第二天的阳光格外好,金色的光线穿过窗户的缝隙,落在地上,形成一道道光柱。可这些光仿佛被什么挡住了似的,怎么也照不进桑坤的卧室,只能在门口徘徊。
屋里静悄悄的,没有一点动静。
练功房里,绸带在空中划出优美的弧线。陆栖川抱着云知羽的腰,两人一起从绸带上滑落,落地时动作整齐划一。
他刚接过林可可递来的水,就看见几个演员围在一起,窃窃私语,脸色都不太好。
“怎么了?”陆栖川走过去问。
陈砚舟拉着陆栖川走到一边,压低声音说:“桑坤死了,在他自己家里。”
陆栖川有些惊讶,问道:“什么时候的事?”
“早上邻居发现的,说敲了半天门没反应,从窗户里看见他趴在桌子上,已经没气了。”陈砚舟皱着眉,“现在警察都来了,在他家门口拉了警戒线。”
桑坤的死成了陆栖川心里的结,让他饮食难安。就连训练的时候,也有些心不在焉。
终于捱到了训练结束,他没有跟大家一起聊天,也没有出去逛逛,独自一个人到了湄公河岸边。
残阳把湄公河的水面染成一片熔金,河风卷着湿润的水汽吹来,带着点鱼腥味。
陆栖川盘膝坐在河边的青石板上。他垂着眼,视线落在河面上起伏的波光里,眉头拧成一道深痕。
身后突然响起了一阵脚步声。
“是不是还在想桑坤的事?”是霍老板的声音,他顿了顿,说,“其实我也没想到,桑坤这种人物,在自己的地盘上,也能被人给害了。”
陆栖川终于动了动,说:“我去问过,桑坤死得很惨,身上伤口多,淤青重,生前遭受了严重的折磨。
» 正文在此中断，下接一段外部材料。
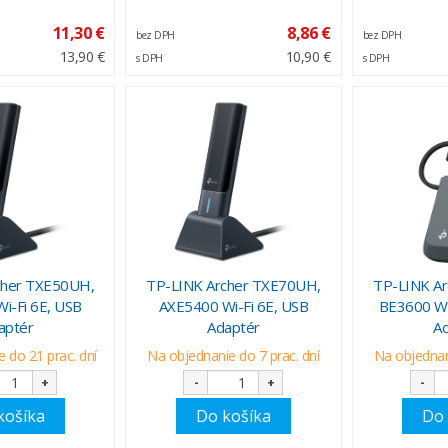
11,30 €
8,86 €
bez DPH
bez DPH
13,90 €
10,90 €
s DPH
s DPH
cher TXE50UH,
TP-LINK Archer TXE70UH,
TP-LINK A
i-Fi 6E, USB
AXE5400 Wi-Fi 6E, USB
BE3600 Wi-
aptér
Adaptér
A
 do 21 prac. dní
Na objednanie do 7 prac. dní
Na objednani
+
-
+
-
košíka
Do košíka
Do 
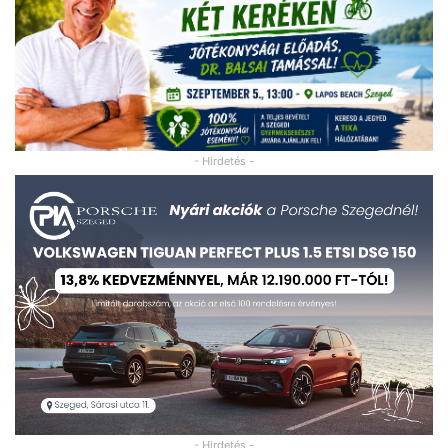
- Hirdetés -
- Hirdetés -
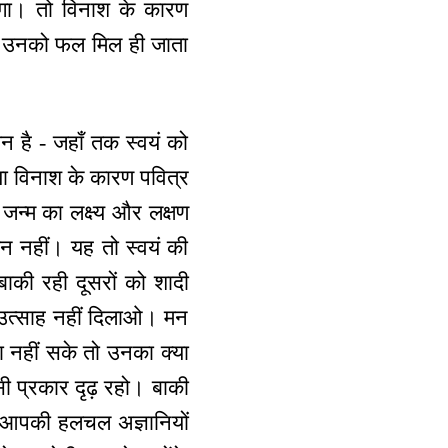
होगा। तो विनाश के कारण
सका उनको फल मिल ही जाता
न है - जहाँ तक स्वयं को
ा विनाश के कारण पवित्र
ण जन्म का लक्ष्य और लक्षण
न नहीं। यह तो स्वयं की
 बाकी रही दूसरों को शादी
उत्साह नहीं दिलाओ। मन
ा नहीं सके तो उनका क्या
सी प्रकार दृढ़ रहो। बाकी
। आपकी हलचल अज्ञानियों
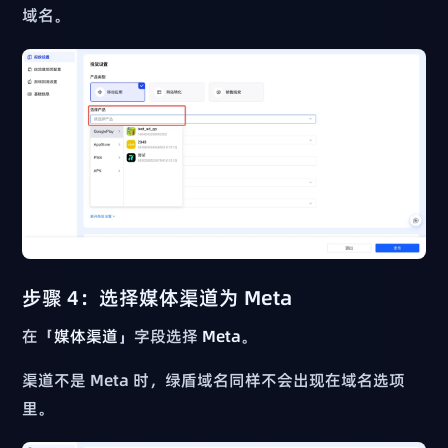
域名。
步骤 4：选择媒体渠道为 Meta
在「
媒体渠道
」字段选择
Meta
。
渠道不是 Meta 时，绿盾域名同样不会出现在域名选项
里。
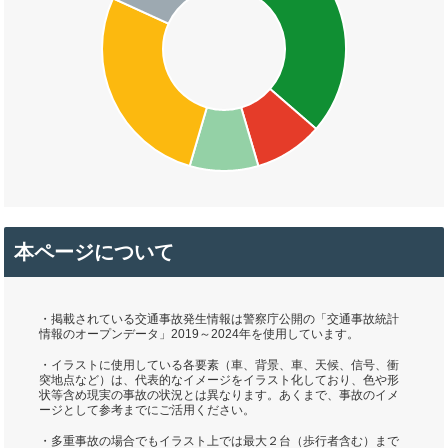
本ページについて
・掲載されている交通事故発生情報は警察庁公開の「交通事故統計
情報のオープンデータ」2019～2024年を使用しています。
・イラストに使用している各要素（車、背景、車、天候、信号、衝
突地点など）は、代表的なイメージをイラスト化しており、色や形
状等含め現実の事故の状況とは異なります。あくまで、事故のイメ
ージとして参考までにご活用ください。
・多重事故の場合でもイラスト上では最大２台（歩行者含む）まで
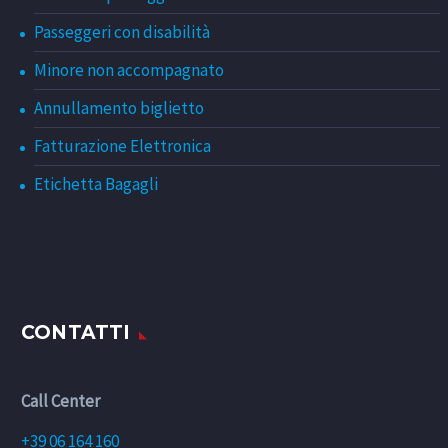
Passeggeri con disabilità
Minore non accompagnato
Annullamento biglietto
Fatturazione Elettronica
Etichetta Bagagli
CONTATTI
Call Center
+39 06 164 160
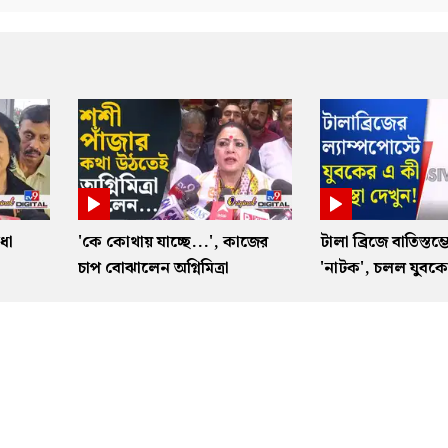
ধা
'কে কোথায় যাচ্ছে...', কাজের
টালা ব্রিজে বাতিস্তম্
া
চাপ বোঝালেন অগ্নিমিত্রা
'নাটক', চলল যুবকের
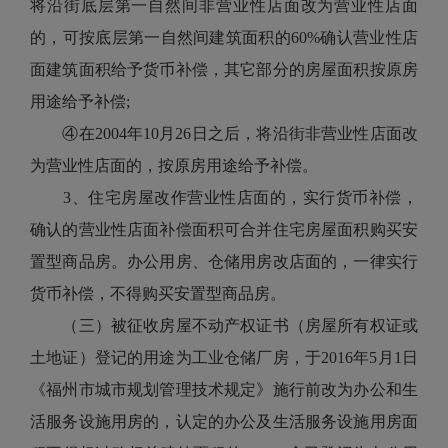
将沿街底层第一自然间非营业性店面改为营业性店面
的，可按底层第一自然间建筑面积的60%确认营业性店
面建筑面积给予货币补偿，其它部分的房屋面积按原房
用途给予补偿;
④在2004年10月26日之后，将沿街非营业性店面改
为营业性店面的，按原房用途给予补偿。
3、住宅房屋改作营业性店面的，实行货币补偿，
确认的营业性店面补偿面积可合并住宅房屋面积购买安
置型商品房。办公用房、仓储用房改店面的，一律实行
货币补偿，不得购买安置型商品房。
（三）被征收房屋不动产权证书（房屋所有权证或
土地证）登记的用途为工业仓储厂房，于2016年5月1日
《福州市城市规划管理技术规定》施行前改为办公和生
活服务设施用房的，认定的办公及生活服务设施用房面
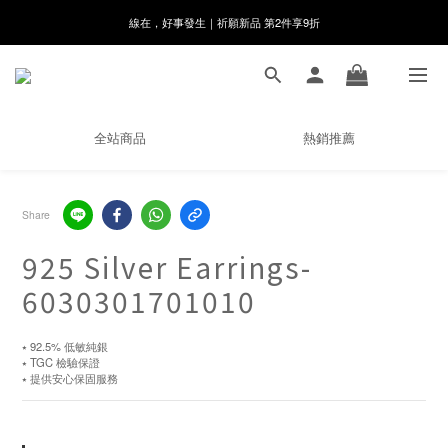
8月月初限定｜指定分類滿件88折！
🌸新會員限定🌸註冊送$100購物金
8月月初限定｜指定分類滿件88折！
全站商品
熱銷推薦
Share
925 Silver Earrings-
6030301701010
⭑ 92.5% 低敏純銀
⭑ TGC 檢驗保證
⭑ 提供安心保固服務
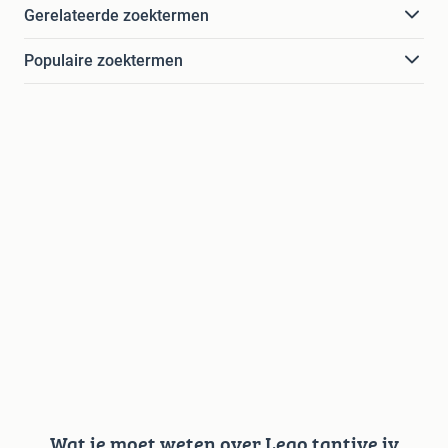
Gerelateerde zoektermen
Populaire zoektermen
Wat je moet weten over Lego tantive iv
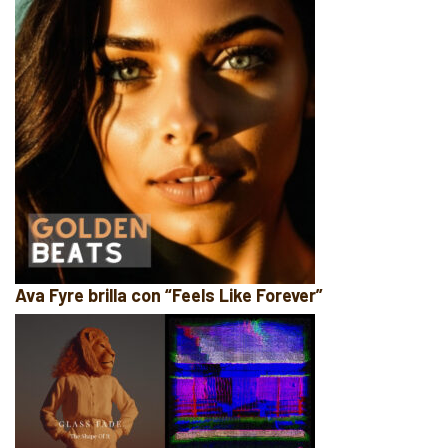
Ava Fyre brilla con “Feels Like Forever”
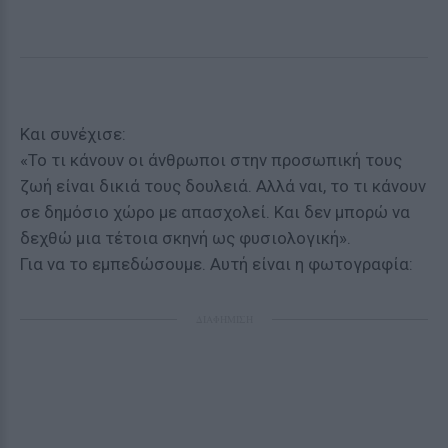
Και συνέχισε:
«Το τι κάνουν οι άνθρωποι στην προσωπική τους
ζωή είναι δικιά τους δουλειά. Αλλά ναι, το τι κάνουν
σε δημόσιο χώρο με απασχολεί. Και δεν μπορώ να
δεχθώ μια τέτοια σκηνή ως φυσιολογική».
Για να το εμπεδώσουμε. Αυτή είναι η φωτογραφία:
ΔΙΑΦΗΜΙΣΗ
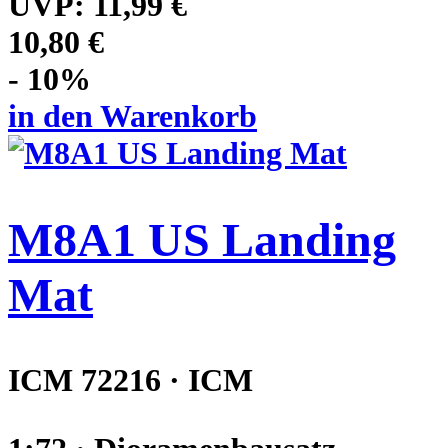
UVP:
11,99 €
10,80 €
- 10%
in den Warenkorb
M8A1 US Landing
Mat
ICM 72216 · ICM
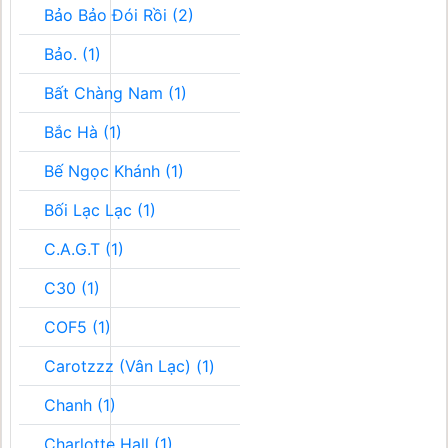
Bảo Bảo Đói Rồi (2)
Bảo. (1)
Bất Chàng Nam (1)
Bắc Hà (1)
Bế Ngọc Khánh (1)
Bối Lạc Lạc (1)
C.A.G.T (1)
C30 (1)
COF5 (1)
Carotzzz (Vân Lạc) (1)
Chanh (1)
Charlotte Hall (1)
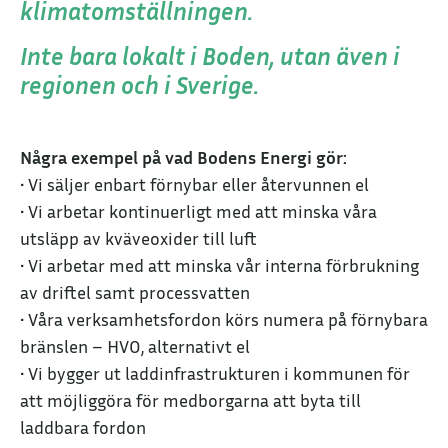
klimatomställningen.
Inte bara lokalt i Boden, utan även i
regionen och i Sverige.
Några exempel på vad Bodens Energi gör:
• Vi säljer enbart förnybar eller återvunnen el
• Vi arbetar kontinuerligt med att minska våra
utsläpp av kväveoxider till luft
• Vi arbetar med att minska vår interna förbrukning
av driftel samt processvatten
• Våra verksamhetsfordon körs numera på förnybara
bränslen – HVO, alternativt el
• Vi bygger ut laddinfrastrukturen i kommunen för
att möjliggöra för medborgarna att byta till
laddbara fordon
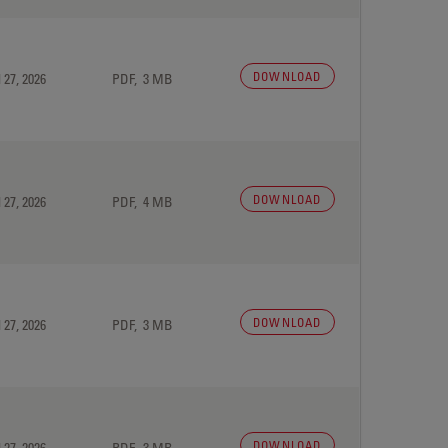
DOWNLOAD
 27, 2026
PDF, 3 MB
DOWNLOAD
 27, 2026
PDF, 4 MB
DOWNLOAD
 27, 2026
PDF, 3 MB
DOWNLOAD
 27, 2026
PDF, 3 MB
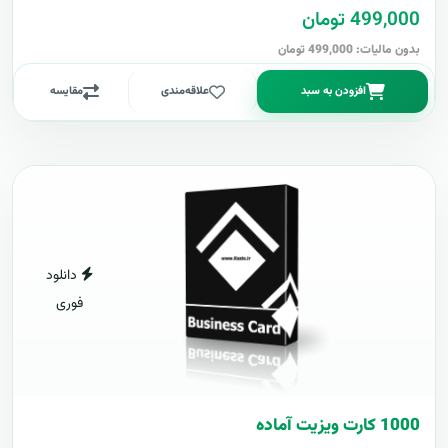
499,000 تومان
بدون مالیات: 499,000 تومان
افزودن به سبد
علاقه‌مندی
مقایسه
دانلود
فوری
1000 کارت ويزيت آماده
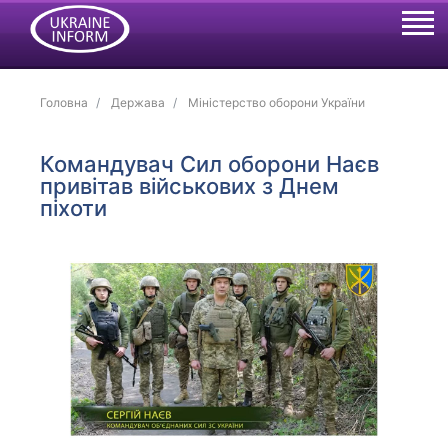
Головна
Держава
Міністерство оборони України
Командувач Сил оборони Наєв
привітав військових з Днем
піхоти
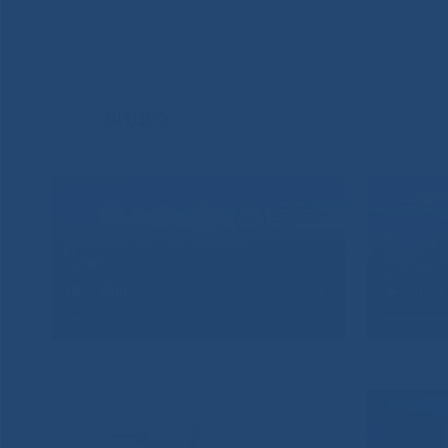
ВИДЕО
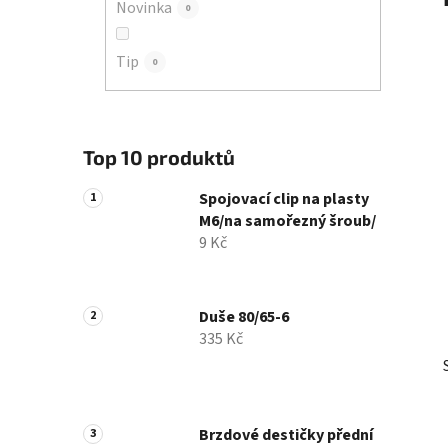
Novinka
0
í
p
Tip
a
0
n
e
l
Top 10 produktů
Spojovací clip na plasty
M6/na samořezný šroub/
9 Kč
Duše 80/65-6
335 Kč
Brzdové destičky přední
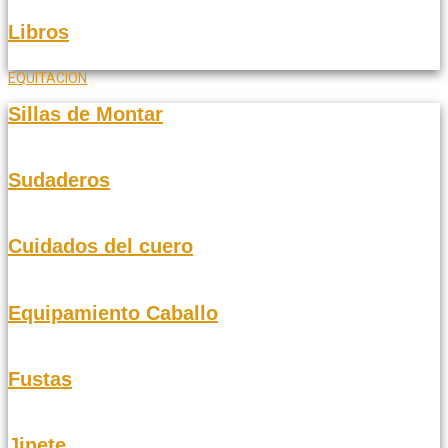
Libros
EQUITACION
Sillas de Montar
Sudaderos
Cuidados del cuero
Equipamiento Caballo
Fustas
Jinete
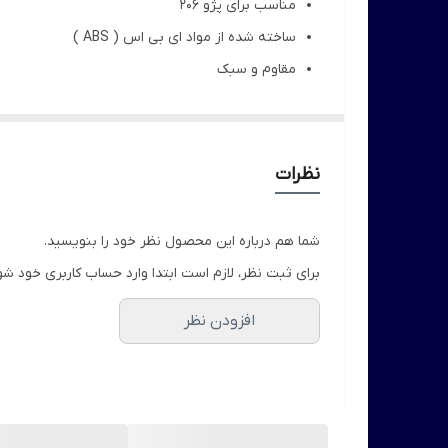
مناسب برای پژو 206
ساخته شده از مواد ای بی اس ( ABS )
مقاوم و سبک
4 پیچ
تضمین فیکس بدنه خودرو 206
بدون رنگ (
آستر خام مشکی)
نظرات
قابلیت رنگ پذیری بالا (کوره ای و دستی)
بهترین راه برای نصب بال عقب 206rc با استفاده از چسب سرسیلندر مزدا یا غفاری می باشد.
شما هم درباره این محصول نظر خود را بنویسید.
برای ثبت نظر، لازم است ابتدا وارد حساب کاربری خود شو
افزودن نظر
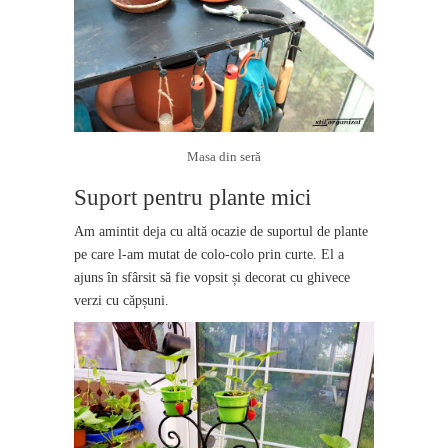
Masa din seră
Suport pentru plante mici
Am amintit deja cu altă ocazie de suportul de plante
pe care l-am mutat de colo-colo prin curte. El a
ajuns în sfârsit să fie vopsit și decorat cu ghivece
verzi cu căpșuni.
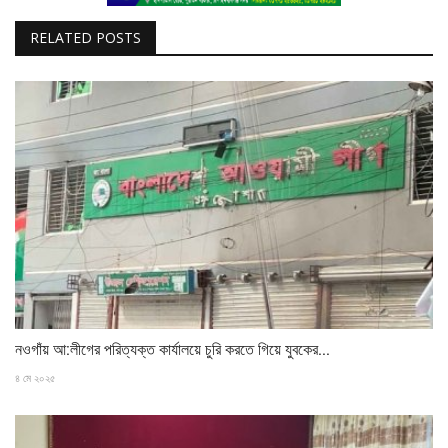
RELATED POSTS
নওগাঁয় আ:লীগের পরিত্যক্ত কার্যালয়ে চুরি করতে গিয়ে যুবকের...
৪ মে ২০২৫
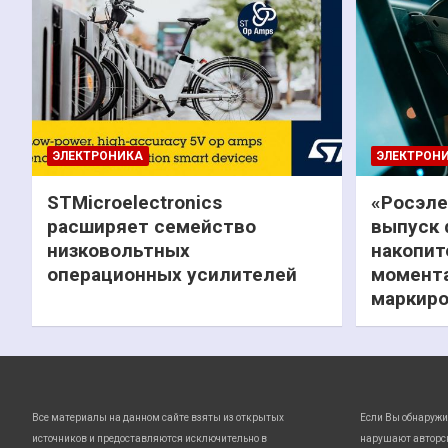
ЭЛЕКТРОНИКА
ЭЛЕКТРОН
STMicroelectronics
«Росэле
расширяет семейство
выпуск 
низковольтных
накопит
операционных усилителей
момента
маркиро
Все материалы на данном сайте взяты из открытых
Если Вы обнаружи
источников и предоставляются исключительно в
нарушают авторс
然而,警方在桑坤家中并未发现任何其他人的踪迹,即便调取了街道监控,也没能查到凶手留下的可疑迹象。”
其实大家都知道桑坤是被什么人害死的。
让大家震惊的是,那群人居然能做到如此天衣无缝,让警方都抓不到把柄。
这种人太毒了,纯粹是社会毒瘤。
陆栖川说:“要是不把他们揪出来,今天是桑坤,明天可能就是杂技团的任何一个人。同行之间是仇敌,我们跟他们又那么直接地起过冲突,他们早晚会盯上我们。”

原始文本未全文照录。